Sure, there is talk of development and progress too in the bulk of Rahul Gandhi’s 130 election rallies so far. Essentially painting the SP’s cycle and the BSP’s elephant as symbols of the same corrupt political order, he has tried to run a campaign for change, except in an old fashioned mai-baap kind of way. Juxtaposing various schemes like NREGA and the proposal for minority quotas, the crux of his argument always seems to come down to one basic formulation: Look, I go to your homes, I hold your hands, elect my people and I will protect you.

This touching faith in the old Congress template of a benevolent-protector-of-the-weak kind of politician is backed up by hard-headed caste arithmetic with over a 100 OBC and MBC candidates in the Congress list. Witness the rather crude reference to Sam Pitroda’s caste and his family’s credential in such matters. As Mr Gandhi told an election rally, “When Rajiv Gandhi thought of bringing mobile phones to India, do you know who brought them? Sam Pitroda, who is a Vishkarma, “Barahi” (carpenter).”

Now, caste arithmetic has always been at the heart of political powerplay in India. The Congress itself ruled Gujarat until the 1980s on the back of the KHAM (Kshatriya-Harijan-Adivasi-Muslim) coalition, Charan Singh’s AJGAR (Ahir-Jat-Gujjar-Rajput) combination changed the politics of Uttar Pradesh in the 1970s, Lalu Yadav drove Bihar to the ground on the back of his M-Y (Muslim-Yadav) equation.
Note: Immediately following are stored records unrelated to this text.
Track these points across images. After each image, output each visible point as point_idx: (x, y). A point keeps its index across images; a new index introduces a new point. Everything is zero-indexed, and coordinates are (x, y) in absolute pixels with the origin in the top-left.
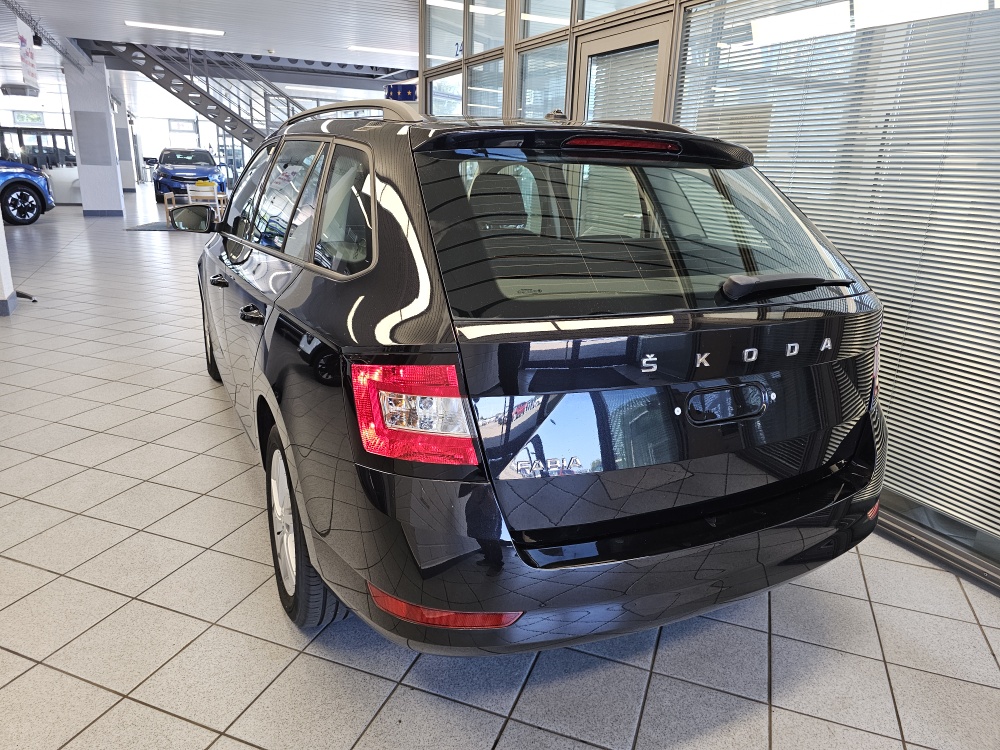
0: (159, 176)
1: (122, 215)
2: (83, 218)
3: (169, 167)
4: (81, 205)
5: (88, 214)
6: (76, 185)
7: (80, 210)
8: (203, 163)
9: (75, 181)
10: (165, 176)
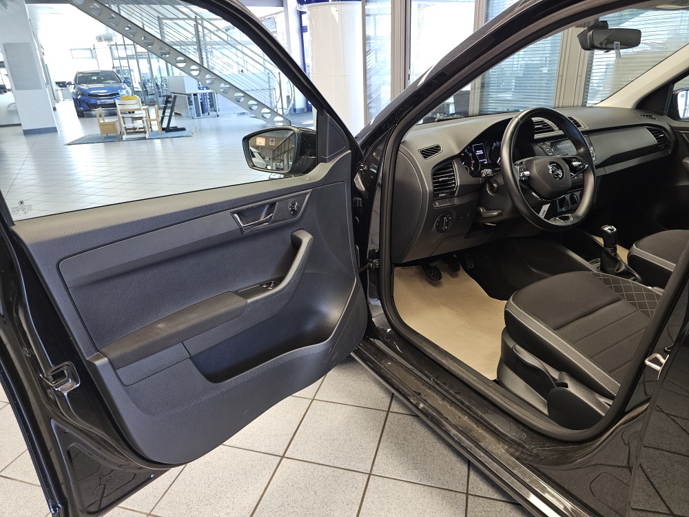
0: (77, 95)
1: (56, 131)
2: (23, 138)
3: (84, 87)
4: (20, 125)
5: (27, 133)
6: (12, 108)
7: (19, 130)
8: (111, 82)
9: (9, 106)
10: (82, 95)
But it is one thing to factor in caste combinations in selecting candidates or ministers, it is quite another to build an entire public discourse on the basis of caste. This is the one bridge that Nehru, Indira and Rajiv chose not to cross, despite pandering to cynical caste calculations in practise. Even Indira Gandhi in 1980 had the slogan ‘na jaat par, na paat par’ [neither on caste nor on creed].
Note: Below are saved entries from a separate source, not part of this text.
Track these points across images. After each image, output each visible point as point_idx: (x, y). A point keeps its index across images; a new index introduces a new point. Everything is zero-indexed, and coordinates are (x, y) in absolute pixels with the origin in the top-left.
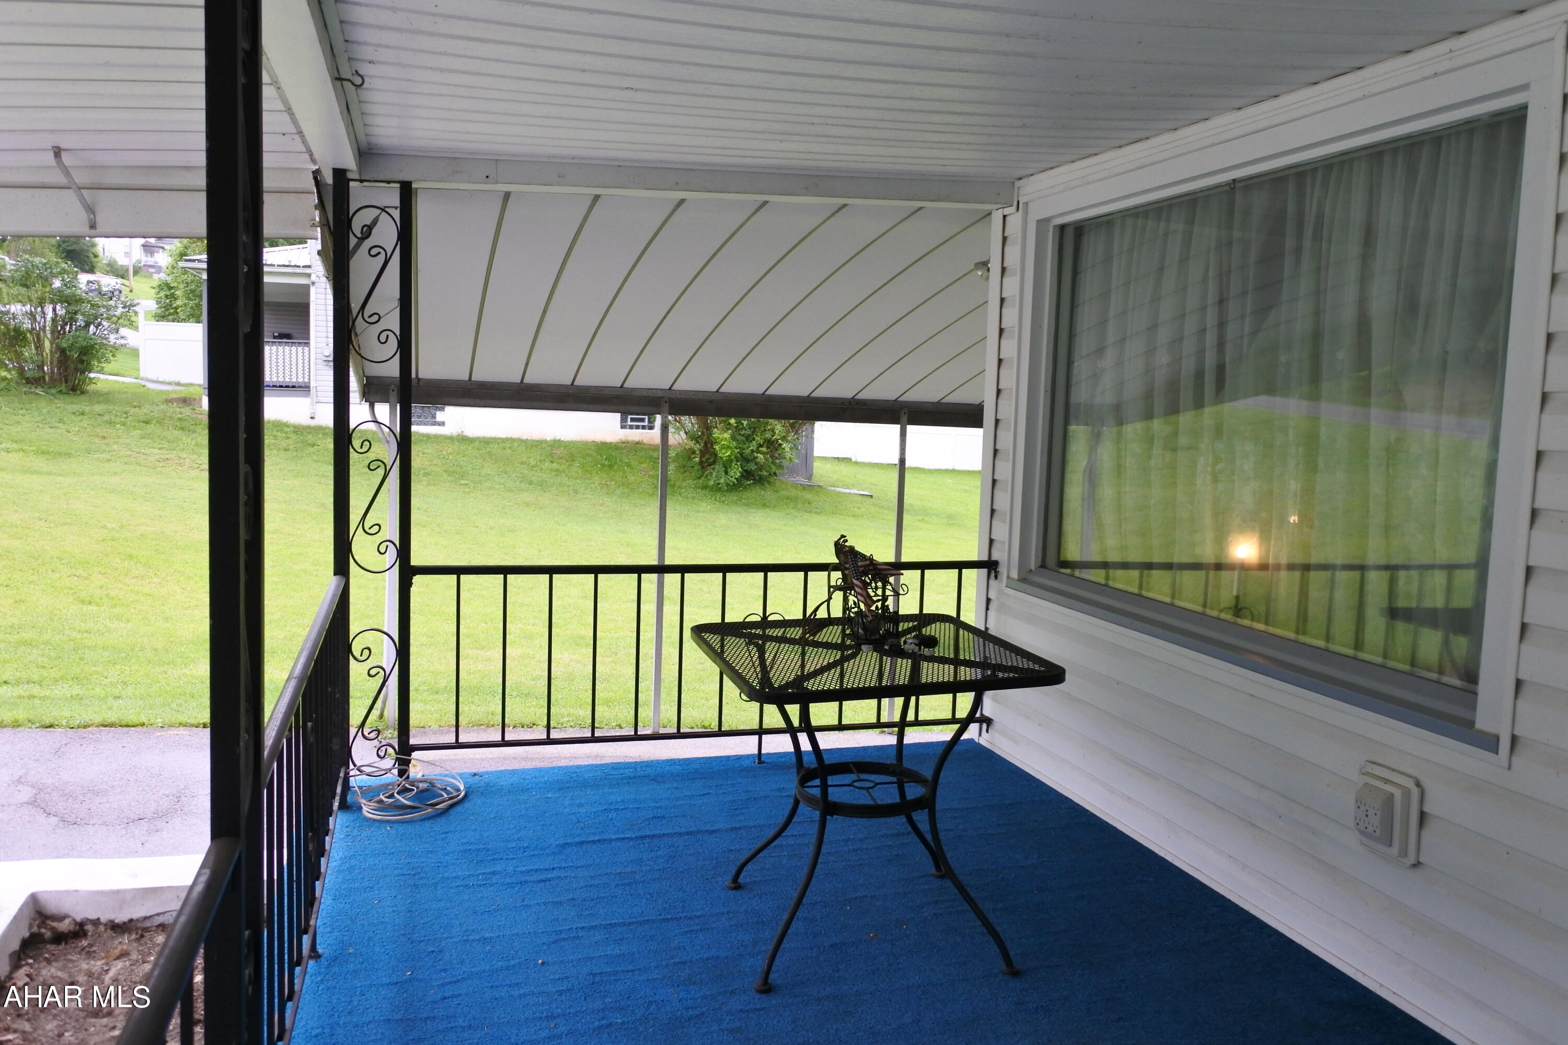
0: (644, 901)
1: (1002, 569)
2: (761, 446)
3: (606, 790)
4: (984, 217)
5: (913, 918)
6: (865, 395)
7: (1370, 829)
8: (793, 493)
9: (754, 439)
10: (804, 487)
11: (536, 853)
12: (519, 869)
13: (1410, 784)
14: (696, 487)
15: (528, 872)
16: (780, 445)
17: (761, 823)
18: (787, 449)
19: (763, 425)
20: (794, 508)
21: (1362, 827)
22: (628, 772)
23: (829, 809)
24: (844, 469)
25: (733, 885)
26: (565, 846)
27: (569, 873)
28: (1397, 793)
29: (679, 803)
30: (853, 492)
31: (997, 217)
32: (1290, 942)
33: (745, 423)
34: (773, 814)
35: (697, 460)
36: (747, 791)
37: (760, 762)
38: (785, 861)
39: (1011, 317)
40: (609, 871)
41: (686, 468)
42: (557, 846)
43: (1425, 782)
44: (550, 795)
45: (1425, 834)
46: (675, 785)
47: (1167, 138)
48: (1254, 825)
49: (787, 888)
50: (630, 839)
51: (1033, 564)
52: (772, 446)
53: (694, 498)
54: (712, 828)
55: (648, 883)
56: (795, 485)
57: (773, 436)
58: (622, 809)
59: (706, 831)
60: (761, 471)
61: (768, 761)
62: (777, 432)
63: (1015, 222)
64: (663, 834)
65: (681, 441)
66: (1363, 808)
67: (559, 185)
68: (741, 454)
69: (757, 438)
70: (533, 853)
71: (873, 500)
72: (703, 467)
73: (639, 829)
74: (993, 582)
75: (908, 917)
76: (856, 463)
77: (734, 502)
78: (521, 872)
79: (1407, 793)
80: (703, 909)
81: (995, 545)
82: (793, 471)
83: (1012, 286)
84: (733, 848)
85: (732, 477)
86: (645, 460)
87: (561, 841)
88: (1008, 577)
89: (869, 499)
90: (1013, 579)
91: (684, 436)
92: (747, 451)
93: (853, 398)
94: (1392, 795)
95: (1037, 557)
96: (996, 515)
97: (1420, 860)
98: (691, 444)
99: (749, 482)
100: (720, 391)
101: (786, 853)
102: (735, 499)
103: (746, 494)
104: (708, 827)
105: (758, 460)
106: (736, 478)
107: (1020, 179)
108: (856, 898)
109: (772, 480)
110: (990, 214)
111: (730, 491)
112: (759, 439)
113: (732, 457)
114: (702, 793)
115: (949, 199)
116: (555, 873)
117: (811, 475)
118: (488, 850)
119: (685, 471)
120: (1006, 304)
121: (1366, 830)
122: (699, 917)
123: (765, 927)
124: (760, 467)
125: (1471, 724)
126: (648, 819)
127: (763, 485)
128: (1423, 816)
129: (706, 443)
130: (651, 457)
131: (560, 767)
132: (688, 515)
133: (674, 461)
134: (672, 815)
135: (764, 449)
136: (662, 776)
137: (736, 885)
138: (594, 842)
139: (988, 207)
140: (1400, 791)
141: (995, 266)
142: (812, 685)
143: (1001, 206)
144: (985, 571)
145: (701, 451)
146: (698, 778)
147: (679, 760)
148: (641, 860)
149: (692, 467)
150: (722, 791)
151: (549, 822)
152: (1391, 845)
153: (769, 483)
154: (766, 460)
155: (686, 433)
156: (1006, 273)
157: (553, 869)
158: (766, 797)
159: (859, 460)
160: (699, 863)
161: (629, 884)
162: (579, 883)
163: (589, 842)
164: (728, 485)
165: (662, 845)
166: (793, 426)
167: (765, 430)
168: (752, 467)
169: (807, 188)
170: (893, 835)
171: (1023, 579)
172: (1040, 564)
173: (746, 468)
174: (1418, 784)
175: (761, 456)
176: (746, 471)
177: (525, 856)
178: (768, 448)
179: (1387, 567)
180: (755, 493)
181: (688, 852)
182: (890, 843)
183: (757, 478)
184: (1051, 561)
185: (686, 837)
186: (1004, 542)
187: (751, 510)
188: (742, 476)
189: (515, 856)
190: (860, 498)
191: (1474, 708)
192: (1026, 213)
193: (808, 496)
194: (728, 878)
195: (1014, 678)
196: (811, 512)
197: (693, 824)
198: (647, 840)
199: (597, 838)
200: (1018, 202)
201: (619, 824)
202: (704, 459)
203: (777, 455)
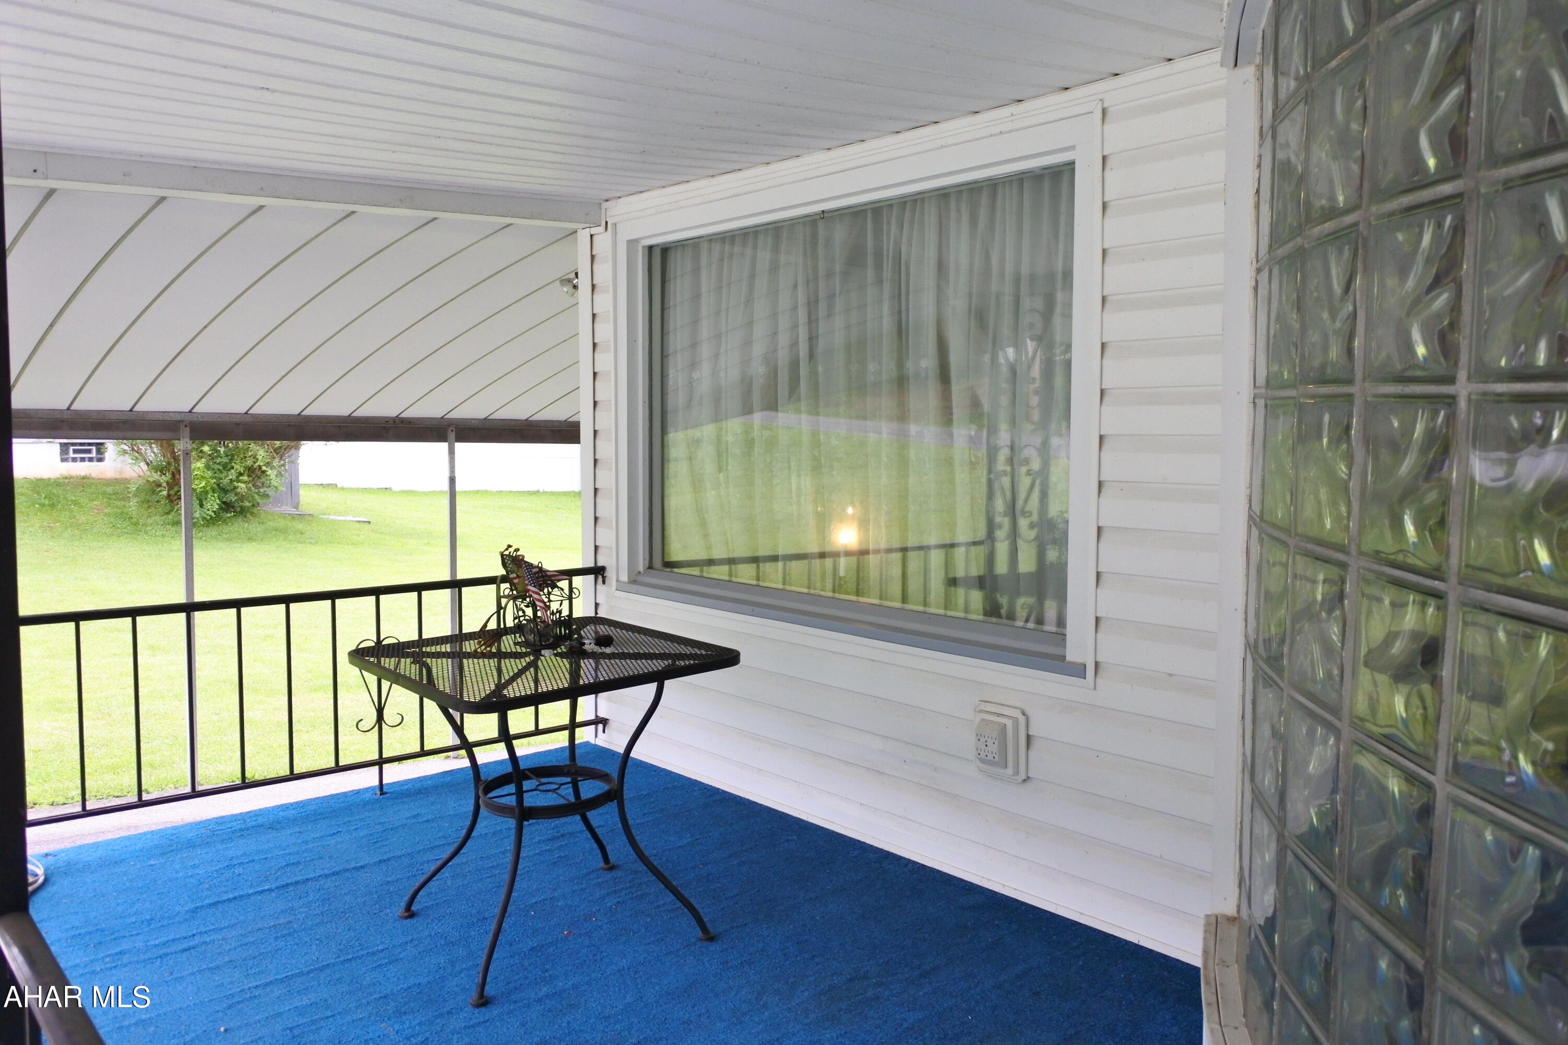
0: (314, 947)
1: (610, 574)
2: (241, 474)
3: (220, 846)
4: (570, 234)
5: (599, 910)
6: (411, 414)
7: (990, 757)
8: (281, 523)
9: (233, 468)
10: (293, 517)
11: (165, 923)
12: (152, 943)
13: (1017, 714)
14: (165, 524)
15: (164, 944)
16: (264, 472)
17: (409, 851)
18: (273, 476)
19: (242, 452)
20: (285, 540)
21: (983, 756)
22: (236, 825)
23: (525, 814)
24: (330, 494)
25: (406, 914)
26: (195, 910)
27: (213, 937)
28: (1009, 723)
29: (311, 846)
30: (348, 518)
31: (584, 236)
32: (923, 867)
33: (222, 450)
34: (417, 841)
35: (165, 493)
36: (380, 823)
37: (382, 793)
38: (449, 883)
39: (604, 332)
40: (259, 925)
41: (150, 504)
42: (187, 912)
43: (1029, 712)
44: (152, 862)
45: (1032, 753)
46: (298, 830)
47: (760, 170)
48: (881, 773)
49: (463, 907)
50: (270, 890)
51: (641, 566)
52: (255, 473)
53: (163, 536)
54: (358, 865)
55: (311, 929)
56: (283, 516)
57: (254, 463)
58: (247, 863)
59: (353, 868)
60: (242, 501)
61: (390, 790)
62: (260, 458)
63: (603, 241)
64: (307, 879)
65: (142, 473)
66: (983, 740)
67: (123, 184)
68: (218, 485)
69: (236, 466)
70: (160, 924)
71: (371, 526)
72: (171, 501)
73: (277, 879)
74: (600, 586)
75: (594, 910)
76: (343, 489)
77: (215, 538)
78: (155, 946)
79: (1016, 721)
80: (383, 943)
81: (600, 551)
82: (278, 501)
83: (604, 303)
84: (389, 879)
85: (208, 510)
86: (97, 497)
87: (191, 906)
88: (617, 580)
89: (367, 525)
90: (623, 582)
91: (145, 467)
92: (225, 481)
93: (397, 416)
94: (1005, 725)
95: (644, 559)
96: (599, 522)
97: (1030, 776)
98: (156, 476)
99: (229, 515)
100: (250, 412)
101: (447, 875)
102: (214, 533)
103: (226, 529)
104: (353, 865)
105: (239, 490)
106: (213, 511)
107: (607, 201)
108: (536, 903)
109: (255, 511)
110: (576, 232)
111: (207, 526)
112: (238, 467)
113: (208, 488)
114: (332, 832)
115: (540, 217)
116: (197, 940)
117: (298, 504)
118: (103, 931)
119: (149, 507)
120: (597, 319)
121: (987, 758)
122: (383, 950)
123: (456, 947)
124: (242, 498)
125: (1063, 658)
126: (282, 868)
127: (245, 517)
128: (1029, 738)
129: (173, 474)
130: (104, 493)
131: (152, 831)
132: (159, 555)
133: (135, 496)
134: (308, 859)
135: (245, 478)
136: (278, 822)
137: (410, 913)
138: (229, 900)
139: (573, 226)
140: (1011, 721)
141: (584, 282)
142: (511, 692)
143: (588, 225)
144: (592, 577)
145: (168, 483)
146: (320, 819)
147: (292, 804)
148: (292, 909)
149: (158, 501)
150: (352, 828)
151: (166, 890)
152: (1006, 767)
153: (252, 514)
154: (249, 489)
155: (148, 464)
156: (596, 290)
157: (194, 935)
158: (404, 826)
159: (345, 486)
160: (358, 900)
161: (289, 934)
162: (230, 944)
163: (224, 901)
164: (204, 519)
165: (310, 890)
166: (276, 450)
167: (245, 457)
168: (232, 498)
169: (401, 200)
170: (549, 840)
171: (633, 581)
172: (647, 566)
173: (224, 500)
174: (1024, 714)
175: (243, 485)
176: (224, 503)
177: (152, 929)
178: (249, 476)
179: (944, 546)
180: (238, 526)
181: (343, 892)
182: (548, 848)
183: (239, 509)
184: (657, 562)
185: (334, 878)
186: (611, 548)
187: (235, 545)
188: (221, 508)
189: (139, 931)
190: (357, 525)
191: (1064, 646)
192: (615, 233)
193: (299, 526)
194: (400, 909)
195: (695, 665)
196: (305, 542)
197: (334, 864)
198: (291, 888)
199: (231, 896)
200: (607, 223)
201: (250, 878)
202: (172, 492)
203: (260, 484)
Political arithmetic based on demography is the backbone of every electoral campaign but leadership is also about the vision thing. In an election that would be decisive for his future, Rahul Gandhi has chosen to take the most direct route, appealing to the baser instincts. He seems to have missed the most important trend in recent years, of a politics of aspiration and governance transcending difference, the kind of politics exemplified by people like Nitish Kumar. Perhaps he did not have a choice.

The Congress has had virtually no party machinery in UP for nearly two decades. The party’s vote-share has remained stagnant at around 8% in the last two assembly elections and its seat-share has remained in the 20s in the 403-member assembly. The upward trend in the 2009 Lok Sabha election where it won 21 seats and 18.2% of the votes, did not visibly translate into sustainable gains. So, after two years of inertia, and faced with a make-or-break election, the Congress war-room seems to have decided to pull all the stops and rediscover caste.

The trouble with this is what Rajiv Gandhi argued all those years ago. “If you believe in a casteless society, every major step you take, must be such that you move towards a casteless society. And you must avoid taking any step which takes you towards a caste-ridden society.”

If Rahul Gandhi’s gambit succeeds, the carping about his politics will cease and put him on the front-foot again for the 2014 election, but the low rhetoric now may be a defining turn. In politics what goes around, comes around.